Waiting for the Wolf: Florian Wacker's New Play

May 03, 2018

Everyone loves a good play. One of my first cultural experiences in Germany was a survey course on contemporary German theater, and we attended six productions in Marburg and Frankfurt. Since then I’ve made it a priority to see at least on play every season (not very much, I know, but life gets busy). The last time around was a first for me. Accompanying Anna, whose work takes her Munich regularly, last year I saw a powerful German production of Eugene O’Neill’s Long Day’s Journey into Night. Although I’d been to various venues in Frankfurt, Berlin and elsewhere, I’d never seen a show at the storied Residenztheater in Munich. And it didn’t disappoint. The small cast, including the brilliant Sibylle Canonica, was utterly devastating.

The theater landscape in Leipzig is slightly different than the aforementioned metropolises'. During the ten plus years I’ve lived here, there have been a couple course corrections, the rebranding undertaken by Sebastian Hartmann, artistic director from 2008-2013, pulled most of the productions in a rather experimental direction. Hartmann’s strategy decidedly veered away from telling a coherent story, drawing the audience into a kind of endless rehearsal loop. Unsurprisingly, the theater’s bourgeois base stayed away in droves. The general aesthetic has resumed being somewhat more predictable under the direction of Enrico Lübbe, but there are still some off spaces for slightly more experimental fare.

One such location is called the “Discothek” and that’s where I saw the premiere of Florian Wacker’s Wolfserwartungsland. I first met Florian when he was a student at DLL, Leipzig’s creative writing center, and (full disclosure) he designed this very website. By now he lives in Frankfurt and has a short story collection, a YA novel, and a historic novel to his name. However, I was to be reminded that theater is a completely different terrain.

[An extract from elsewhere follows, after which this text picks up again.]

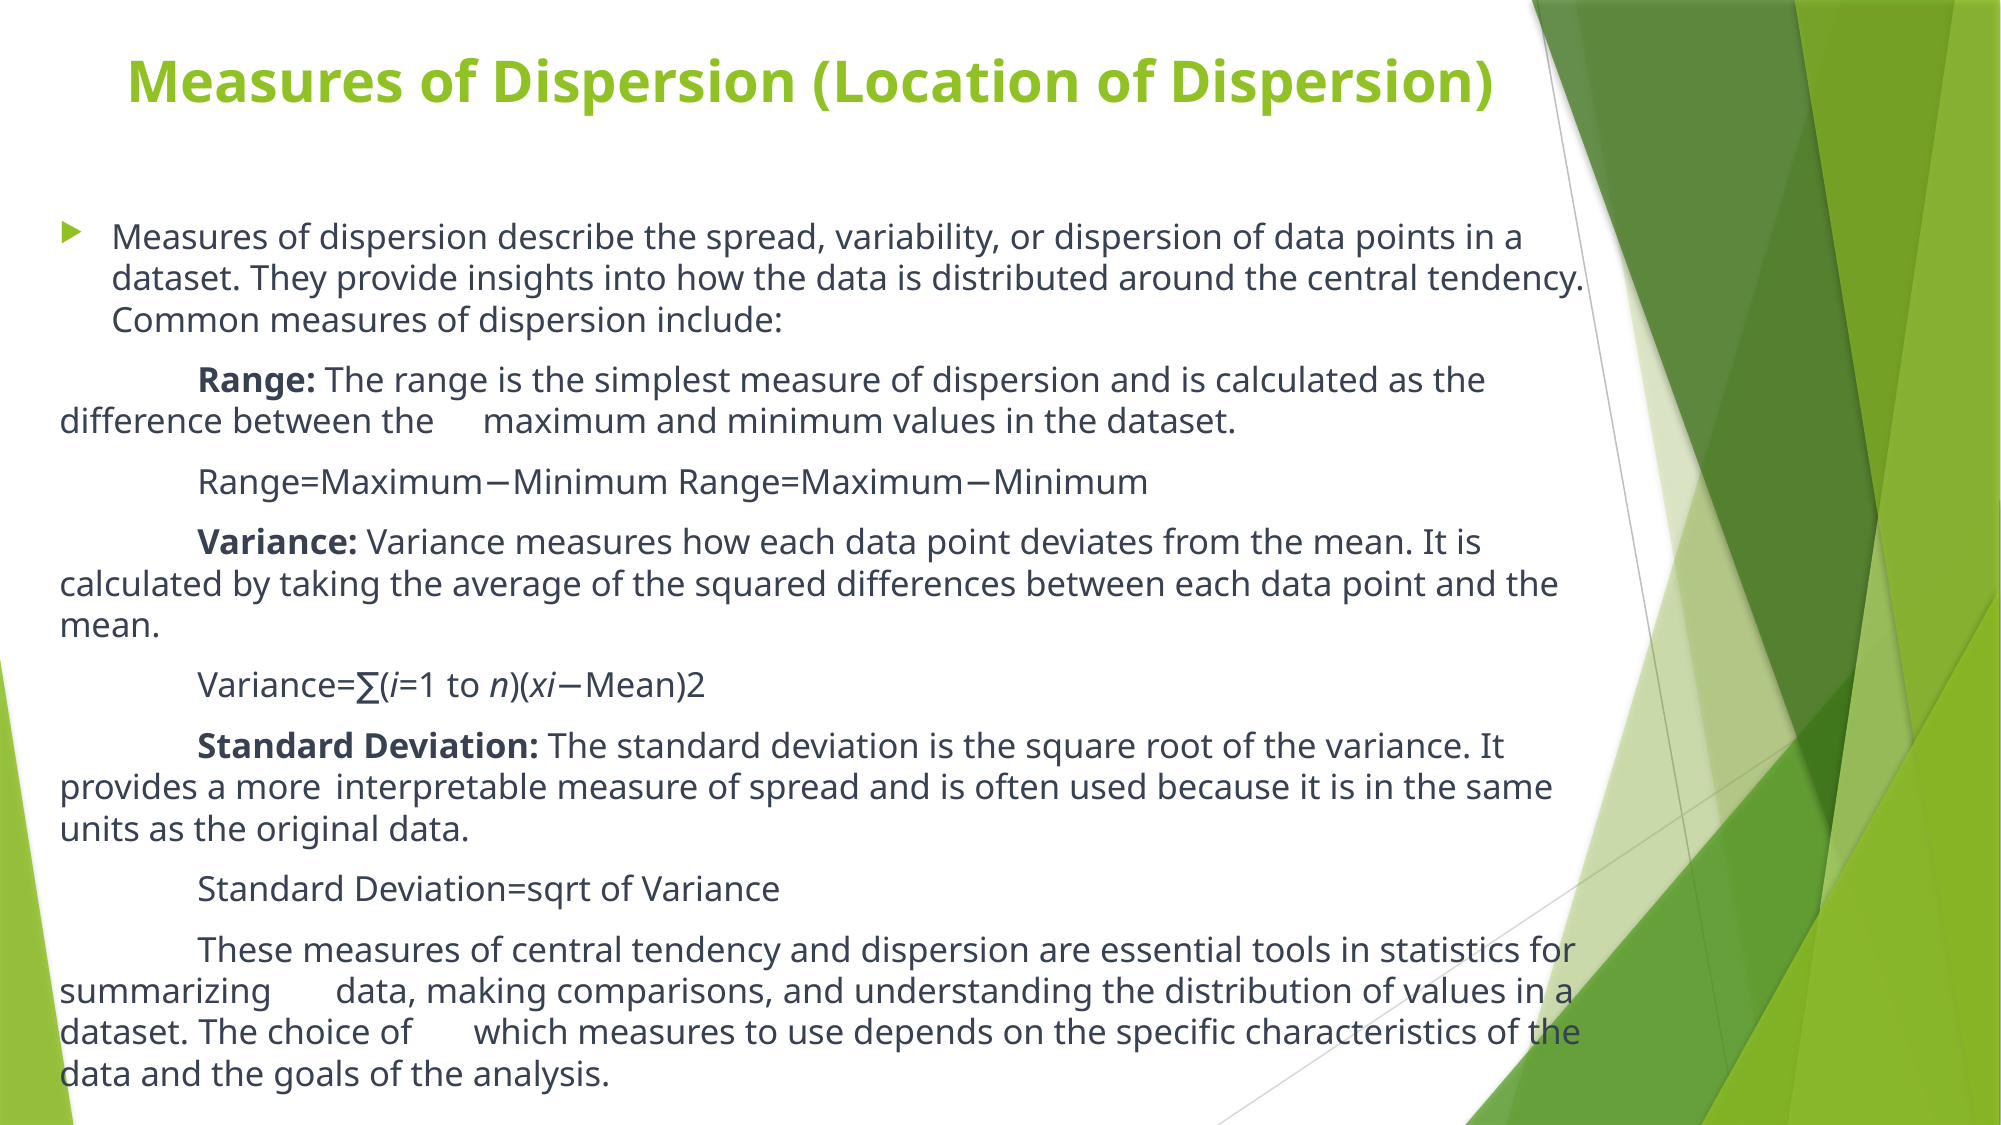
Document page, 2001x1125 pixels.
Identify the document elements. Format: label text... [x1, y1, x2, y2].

The title of the piece is actually a technical term used to describe land designated for the reintroduction of wolves. Germans may think of Brandenburg or other relatively unpopulated regions, but it’s not so specific. Here it’s proxy for the provincial. To be perfectly honest, I had some difficulty following the narrative, but as best as I could tell, it revolved around Roman, who runs a rural bar and inn, Juliette, his waitress and lover, and Victor, a hunter who’s come to town because he’s heard there’s a wolf prowling around. The circular, repetitive dialogues are frequently interrupted by the chorus of the Stones’ classic Dead Flowers, which moves the actors on stage to engage in a little line dance with somersaults thrown in for fun. The stage design contains a contrast between sloped stage covered with dirt and mulch, on the one hand, and the dark wooden siding enclosing the stage, on the other. This creates the impression of the provincial setting as a chamber drama, a laboratory experimenting with the margins of society. The fact that the program notes has quotes from Didier Eribon, Thomas Bernhard, and Seneca should have been fair warning. The question isn’t whether the wolf would come, but rather in which form. How the roles will be divvied up when someone gets shot. And it never really ends. You should see it for yourself if you can.